Within the data that follows, set down exactly the lines from the one containing "提交任务进行审核 | 任务审核流程 | 否 | [查看详情](#52-任务审核接口) |" through the one containing "审核任务 | 任务审核流程 | 否 | [查看详情](#52-任务审核接口) |", both ends included.
*** Material for this task
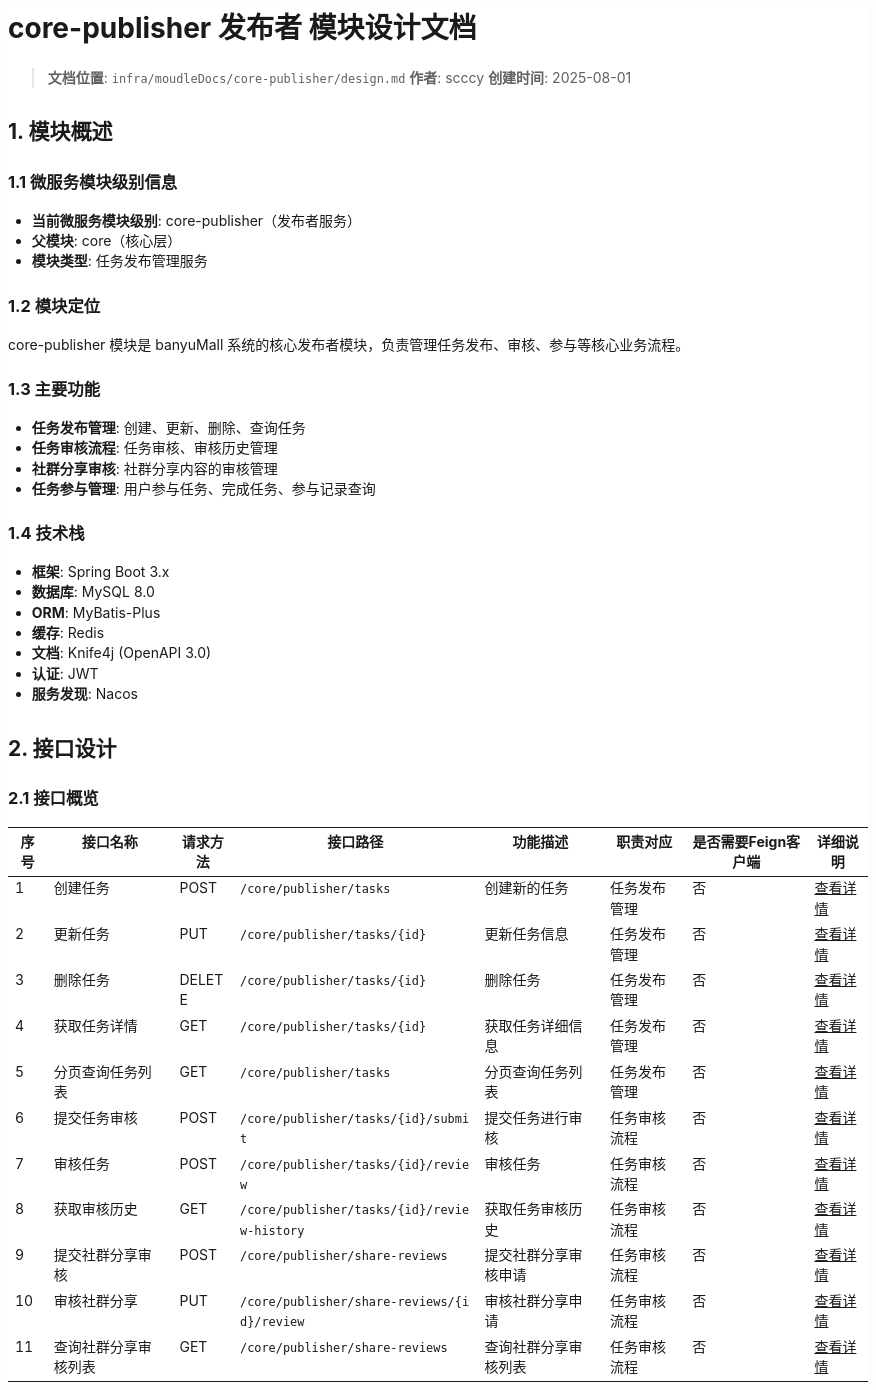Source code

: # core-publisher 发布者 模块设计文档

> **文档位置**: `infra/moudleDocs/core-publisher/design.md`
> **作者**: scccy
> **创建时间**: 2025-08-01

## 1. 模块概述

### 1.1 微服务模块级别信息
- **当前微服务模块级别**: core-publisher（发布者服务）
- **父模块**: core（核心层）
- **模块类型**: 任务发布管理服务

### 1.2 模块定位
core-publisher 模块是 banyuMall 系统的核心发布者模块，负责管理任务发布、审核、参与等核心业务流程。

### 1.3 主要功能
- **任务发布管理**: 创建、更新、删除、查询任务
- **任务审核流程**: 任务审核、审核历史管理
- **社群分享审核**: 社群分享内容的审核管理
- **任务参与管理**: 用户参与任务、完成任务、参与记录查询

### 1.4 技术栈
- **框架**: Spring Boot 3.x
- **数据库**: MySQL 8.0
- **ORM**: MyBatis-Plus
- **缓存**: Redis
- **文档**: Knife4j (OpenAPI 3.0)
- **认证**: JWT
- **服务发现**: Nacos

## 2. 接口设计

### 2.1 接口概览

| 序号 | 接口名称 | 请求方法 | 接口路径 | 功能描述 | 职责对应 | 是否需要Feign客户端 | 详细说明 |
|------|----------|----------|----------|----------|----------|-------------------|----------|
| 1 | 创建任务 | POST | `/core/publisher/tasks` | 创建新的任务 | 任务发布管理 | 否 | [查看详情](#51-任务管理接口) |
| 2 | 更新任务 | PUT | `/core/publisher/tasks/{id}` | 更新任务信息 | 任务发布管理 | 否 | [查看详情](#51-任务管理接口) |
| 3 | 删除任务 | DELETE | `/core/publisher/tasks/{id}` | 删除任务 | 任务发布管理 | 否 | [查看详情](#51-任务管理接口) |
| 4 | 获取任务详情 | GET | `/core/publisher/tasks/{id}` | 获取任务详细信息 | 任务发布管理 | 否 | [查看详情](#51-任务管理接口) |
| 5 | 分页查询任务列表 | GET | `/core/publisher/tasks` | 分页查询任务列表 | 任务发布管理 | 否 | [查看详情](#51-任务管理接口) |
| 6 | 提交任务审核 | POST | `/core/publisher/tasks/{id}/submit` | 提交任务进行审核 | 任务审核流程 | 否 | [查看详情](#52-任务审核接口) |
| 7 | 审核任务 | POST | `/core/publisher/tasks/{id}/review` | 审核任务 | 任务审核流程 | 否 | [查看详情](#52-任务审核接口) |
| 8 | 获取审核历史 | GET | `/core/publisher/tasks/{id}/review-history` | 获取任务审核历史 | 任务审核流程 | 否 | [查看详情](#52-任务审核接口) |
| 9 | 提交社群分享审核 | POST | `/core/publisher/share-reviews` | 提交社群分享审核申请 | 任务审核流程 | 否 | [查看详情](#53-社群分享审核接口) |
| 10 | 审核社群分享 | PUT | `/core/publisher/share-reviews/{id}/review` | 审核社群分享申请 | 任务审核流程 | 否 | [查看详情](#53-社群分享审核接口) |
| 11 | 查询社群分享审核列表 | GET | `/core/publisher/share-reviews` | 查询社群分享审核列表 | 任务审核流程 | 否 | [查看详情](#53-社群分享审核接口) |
******
*** Material for this task
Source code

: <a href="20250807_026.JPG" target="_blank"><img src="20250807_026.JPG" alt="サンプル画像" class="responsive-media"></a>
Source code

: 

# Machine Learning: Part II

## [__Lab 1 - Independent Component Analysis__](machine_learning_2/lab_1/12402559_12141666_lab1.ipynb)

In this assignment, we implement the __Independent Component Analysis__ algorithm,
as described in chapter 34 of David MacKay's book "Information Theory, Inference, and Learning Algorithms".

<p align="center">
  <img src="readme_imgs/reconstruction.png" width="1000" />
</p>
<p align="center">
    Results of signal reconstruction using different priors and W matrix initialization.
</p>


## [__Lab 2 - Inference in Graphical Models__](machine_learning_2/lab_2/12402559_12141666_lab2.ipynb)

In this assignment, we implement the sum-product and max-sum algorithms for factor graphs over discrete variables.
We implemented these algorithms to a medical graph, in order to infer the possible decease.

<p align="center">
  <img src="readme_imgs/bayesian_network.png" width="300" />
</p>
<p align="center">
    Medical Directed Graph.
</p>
******
- Solved problem:
| 6 | 提交任务审核 | POST | `/core/publisher/tasks/{id}/submit` | 提交任务进行审核 | 任务审核流程 | 否 | [查看详情](#52-任务审核接口) |
| 7 | 审核任务 | POST | `/core/publisher/tasks/{id}/review` | 审核任务 | 任务审核流程 | 否 | [查看详情](#52-任务审核接口) |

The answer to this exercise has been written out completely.